━━━ Records supplied ━━━
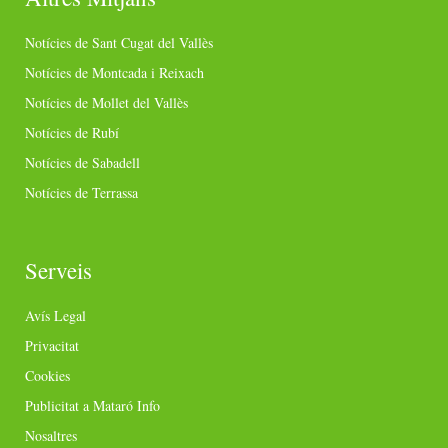
Notícies de Sant Cugat del Vallès
Notícies de Montcada i Reixach
Notícies de Mollet del Vallès
Notícies de Rubí
Notícies de Sabadell
Notícies de Terrassa
Serveis
Avís Legal
Privacitat
Cookies
Publicitat a Mataró Info
Nosaltres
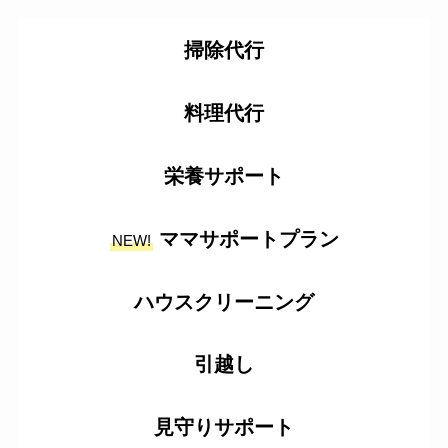
掃除代行
料理代行
栄養サポート
ママサポートプラン
NEW!
ハウスクリーニング
引越し
見守りサポート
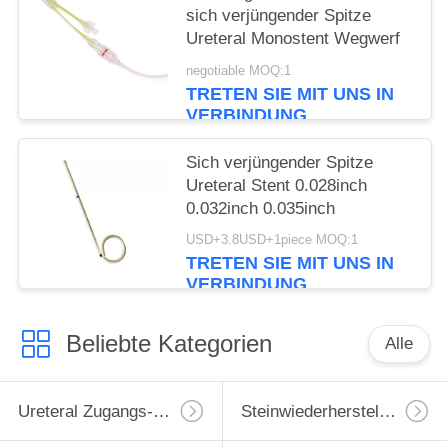
sich verjüngender Spitze
Ureteral Monostent Wegwerf
negotiable MOQ:1
TRETEN SIE MIT UNS IN
VERBINDUNG
Sich verjüngender Spitze
Ureteral Stent 0.028inch
0.032inch 0.035inch
USD+3.8USD+1piece MOQ:1
TRETEN SIE MIT UNS IN
VERBINDUNG
Beliebte Kategorien
Alle
Ureteral Zugangs-Hülle
Steinwiederherstellungs-Korb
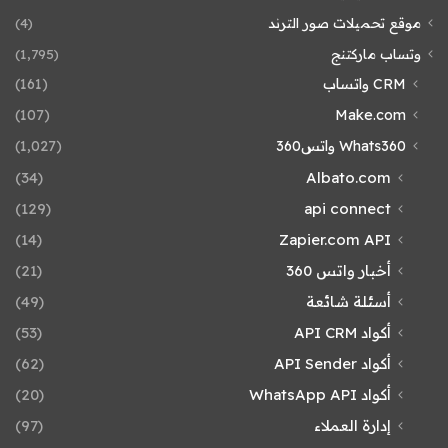
موقع تحميلات صور الترند
(4)
وتساب ماركتنج
(1٬795)
CRM واتساب
(161)
(107)
Make.com
Whats360 واتس360
(1٬027)
(34)
Albato.com
(129)
api connect
(14)
Zapier.com API
أخبار واتس 360
(21)
أسئلة شائعة
(49)
أكواد API CRM
(53)
أكواد API Sender
(62)
أكواد WhatsApp API
(20)
إدارة العملاء
(97)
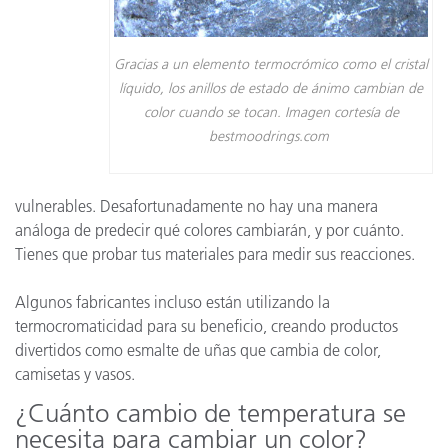
Gracias a un elemento termocrómico como el cristal
líquido, los anillos de estado de ánimo cambian de
color cuando se tocan. Imagen cortesía de
bestmoodrings.com
vulnerables. Desafortunadamente no hay una manera
análoga de predecir qué colores cambiarán, y por cuánto.
Tienes que probar tus materiales para medir sus reacciones.
Algunos fabricantes incluso están utilizando la
termocromaticidad para su beneficio, creando productos
divertidos como esmalte de uñas que cambia de color,
camisetas y vasos.
¿Cuánto cambio de temperatura se
necesita para cambiar un color?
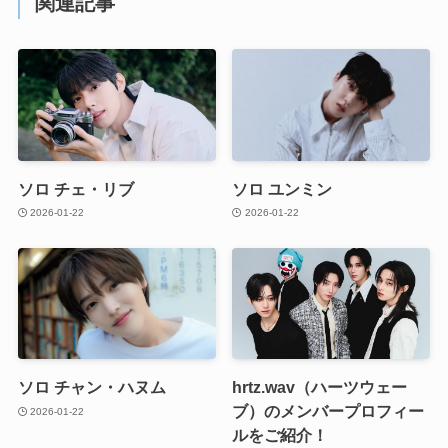
関連記事
ソロ チェ・リブ
ソロ ユンミン
2026-01-22
2026-01-22
ソロ チャン・ハヌム
hrtz.wav（ハーツウェー
ブ）のメンバープロフィー
2026-01-22
ルをご紹介！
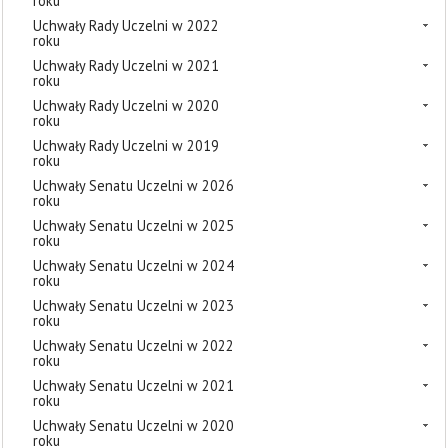
roku
Uchwały Rady Uczelni w 2022
roku
Uchwały Rady Uczelni w 2021
roku
Uchwały Rady Uczelni w 2020
roku
Uchwały Rady Uczelni w 2019
roku
Uchwały Senatu Uczelni w 2026
roku
Uchwały Senatu Uczelni w 2025
roku
Uchwały Senatu Uczelni w 2024
roku
Uchwały Senatu Uczelni w 2023
roku
Uchwały Senatu Uczelni w 2022
roku
Uchwały Senatu Uczelni w 2021
roku
Uchwały Senatu Uczelni w 2020
roku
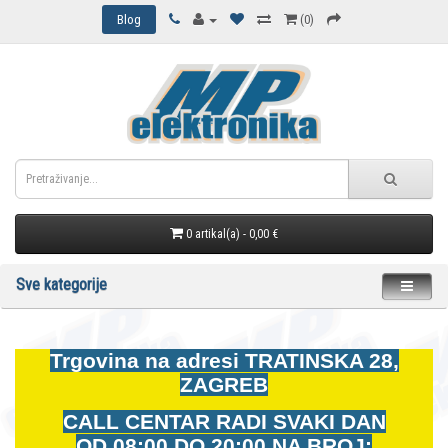
Blog
(0)
0 artikal(a) - 0,00 €
Sve kategorije
Trgovina na adresi
TRATINSKA 28,
ZAGREB
CALL CENTAR RADI SVAKI DAN
OD
08:00 DO 20:00 NA BROJ:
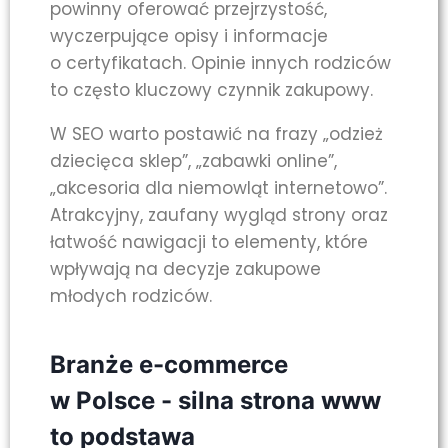
powinny oferować przejrzystość,
wyczerpujące opisy i informacje
o certyfikatach. Opinie innych rodziców
to często kluczowy czynnik zakupowy.
W SEO warto postawić na frazy „odzież
dziecięca sklep”, „zabawki online”,
„akcesoria dla niemowląt internetowo”.
Atrakcyjny, zaufany wygląd strony oraz
łatwość nawigacji to elementy, które
wpływają na decyzje zakupowe
młodych rodziców.
Branże e-commerce
w Polsce - silna strona www
to podstawa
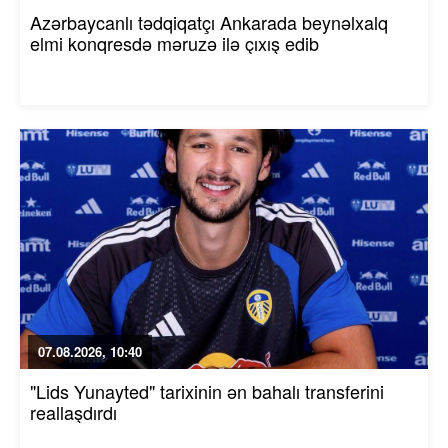
Azərbaycanlı tədqiqatçı Ankarada beynəlxalq
elmi konqresdə məruzə ilə çıxış edib
07.08.2026, 10:40
"Lids Yunayted" tarixinin ən bahalı transferini
reallaşdırdı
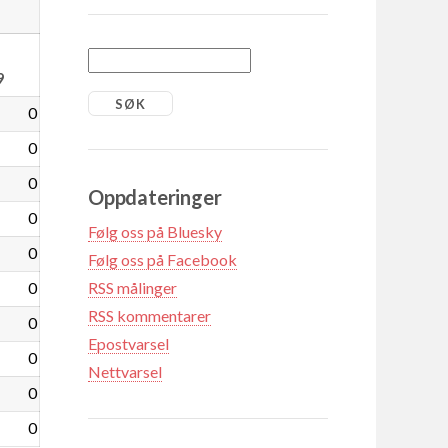
9
0
0
0
Oppdateringer
0
Følg oss på Bluesky
0
Følg oss på Facebook
0
RSS målinger
RSS kommentarer
0
Epostvarsel
0
Nettvarsel
0
0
━━━
- [Problem description]: Please go over the data above and copy each line with "Ureteral" in it.

- [Completed exercise]:
Ureteral Monostent Wegwerf
Ureteral Stent 0.028inch
Ureteral Zugangs-Hülle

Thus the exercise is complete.